WHAT YOU ARE ASKED TO DO - Among the entries below, only the lines starting at the one with "αμέσως μετά, σε" and ending at the one with "εκκλησία της Νότιας", both included, are to be printed exactly.

-- DATA TO EXAMINE follows --

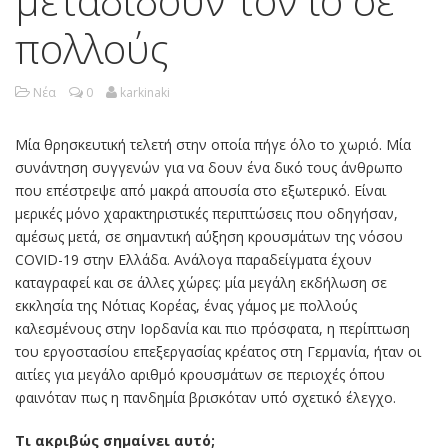
μεταδίδουν τον ιό σε
πολλούς
Νέα
0
karkinaki
Μία θρησκευτική τελετή στην οποία πήγε όλο το χωριό. Μία
συνάντηση συγγενών για να δουν ένα δικό τους άνθρωπο
που επέστρεψε από μακρά απουσία στο εξωτερικό. Είναι
μερικές μόνο χαρακτηριστικές περιπτώσεις που οδηγήσαν,
αμέσως μετά, σε σημαντική αύξηση κρουσμάτων της νόσου
COVID-19 στην Ελλάδα. Ανάλογα παραδείγματα έχουν
καταγραφεί και σε άλλες χώρες: μία μεγάλη εκδήλωση σε
εκκλησία της Νότιας Κορέας, ένας γάμος με πολλούς
καλεσμένους στην Ιορδανία και πιο πρόσφατα, η περίπτωση
του εργοστασίου επεξεργασίας κρέατος στη Γερμανία, ήταν οι
αιτίες για μεγάλο αριθμό κρουσμάτων σε περιοχές όπου
φαινόταν πως η πανδημία βρισκόταν υπό σχετικό έλεγχο.
Τι ακριβώς σημαίνει αυτό;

-- DATA TO EXAMINE concluded --

EXERCISE SOLUTION -
αμέσως μετά, σε σημαντική αύξηση κρουσμάτων της νόσου
COVID-19 στην Ελλάδα. Ανάλογα παραδείγματα έχουν
καταγραφεί και σε άλλες χώρες: μία μεγάλη εκδήλωση σε
εκκλησία της Νότιας Κορέας, ένας γάμος με πολλούς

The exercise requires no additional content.